SELECTED TEXT:
He notes that Ju-hee still uses every possible means to achieve her goals, but it doesn’t sound like a compliment. She asks sharply when he started caring about his opponent, so he says that as soon as they walk out the door, they’re opponents and nothing more. Before they go, he asks how she’s been, but Ju-hee just says that bad memories last longer than good ones, asking which side he thinks she’s on.
Geun-shik takes Yeon-woo to a club, where he points out a rapper named BewhY who’s there tonight. He tells Yeon-woo that he can’t drink (“I have a pure liver!” LOL), so it’s Yeon-woo’s task to drink with BewhY and convince him to be Geun-shik’s client.
Back with their clients, Kang-seok states firmly that CEO Song has no interest in discussing reconciliation, no matter how sincerely Director Nam claims to want to protect his family. Ju-hee claims to want to avoid a trial, but when Kang-seok says that this meeting is an attempt to avoid it, she ends the meeting and says that they’ve presented enough of an image for the media.
At the firm, Kang-seok asks Ha-yeon why she didn’t tell him about Ju-hee representing Director Nam. She asks if he still has feelings for Ju-hee, and when he denies it, she offers tauntingly to give the case to Geun-shik. Kang-seok only asks if she would really be okay with Geun-shik on it.
Cut to: Geun-shik at the club, dressed in gold chain and hat over his suit, dancing badly while making “call me” gestures at BewhY, HA. Yeon-woo pretends to be just another drunken fan and approaches BewhY in the men’s room, getting his attention by singing one of his lesser-known songs.
BewhY asks how Yeon-woo remembers a song he only sang once on a radio show five years ago, so Yeon-woo tells him about his perfect memory. BewhY tests Yeon-woo’s memory with his raps, and before long, he’s inviting Yeon-woo on stage to perform with him. They look like they’re having a blast, and in his excitement, Geun-shik pounds a shot and passes out in seconds.
In the morning, Kang-seok learns that even Da-ham knew that Ju-hee was working the divorce case, but she says cheekily that she didn’t want to ruin the surprise. Have I mentioned that I love her? Yeon-woo runs in late after his night of drunk rapping, and when he ends up sharing an elevator with Ha-yeon, he tries unsuccessfully to hide his alcohol breath as he answers her questions.

WHAT IS BEING ASKED: Reproduce the passage of the drama recap starting with "Cut to: Geun-shik" and going on through "his lesser-known songs.", word for word. The listing after this point comes from a separate source.

SUPPLIED DATA:

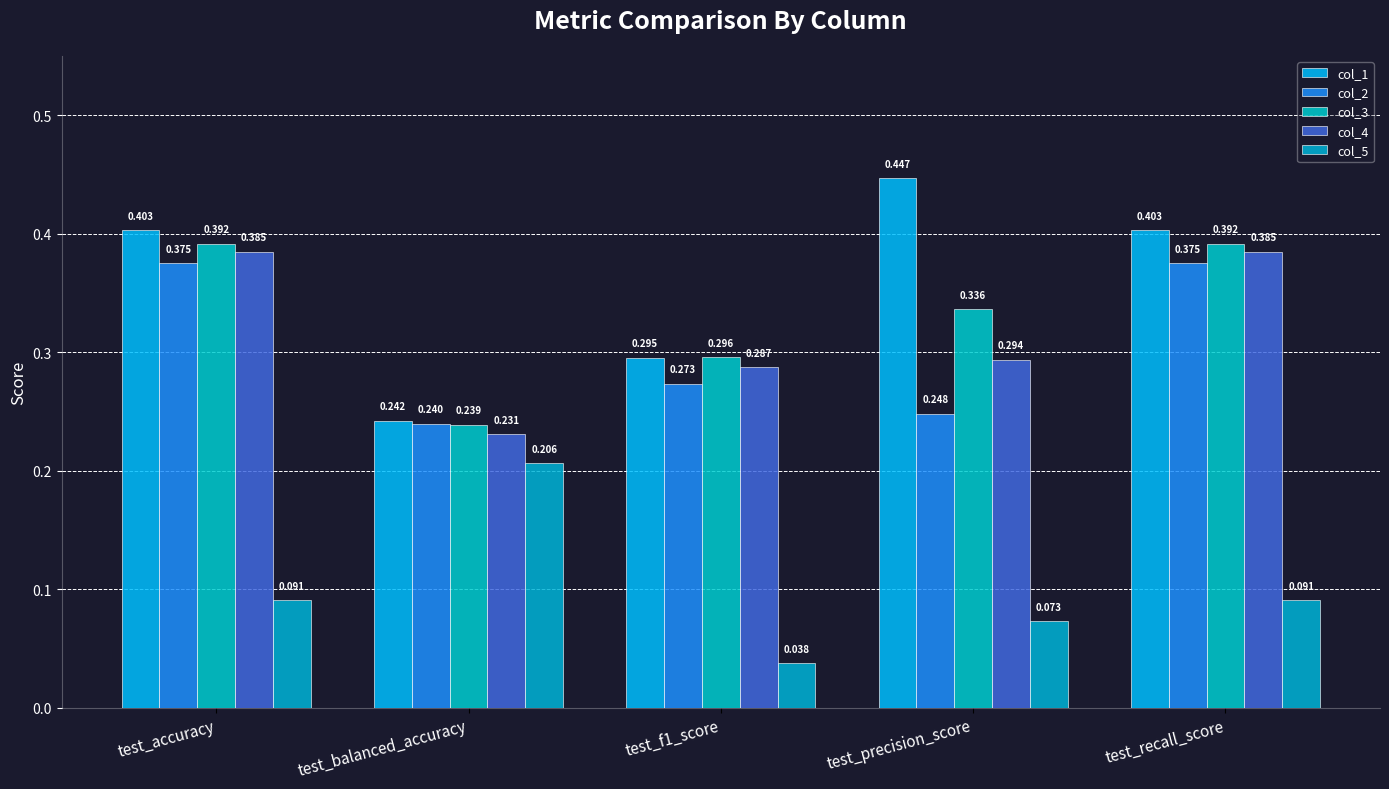

Is the value of col_3 at test_recall_score greater than the value of col_1 at test_f1_score?

Yes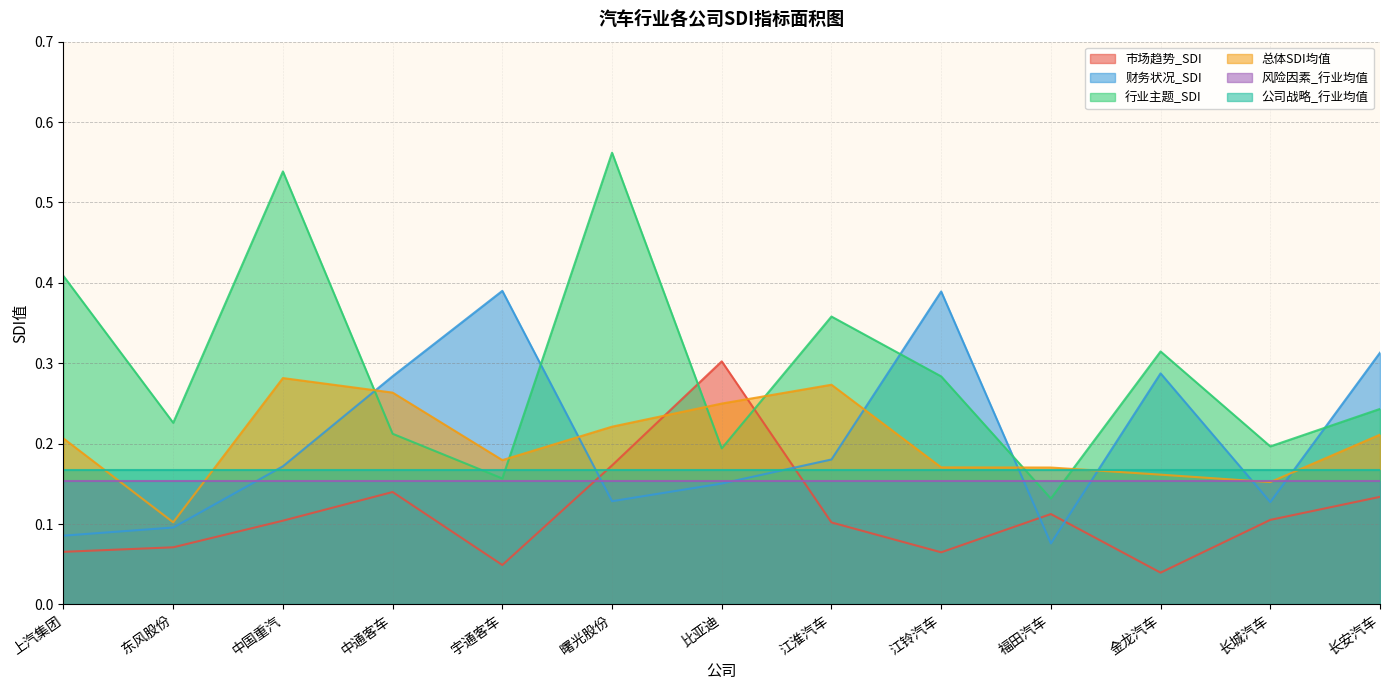

What is the difference between the second highest and second lowest values in the 市场趋势_SDI series?

0.1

ANSWER TO THE PROBLEM:
Cut to: Geun-shik at the club, dressed in gold chain and hat over his suit, dancing badly while making “call me” gestures at BewhY, HA. Yeon-woo pretends to be just another drunken fan and approaches BewhY in the men’s room, getting his attention by singing one of his lesser-known songs.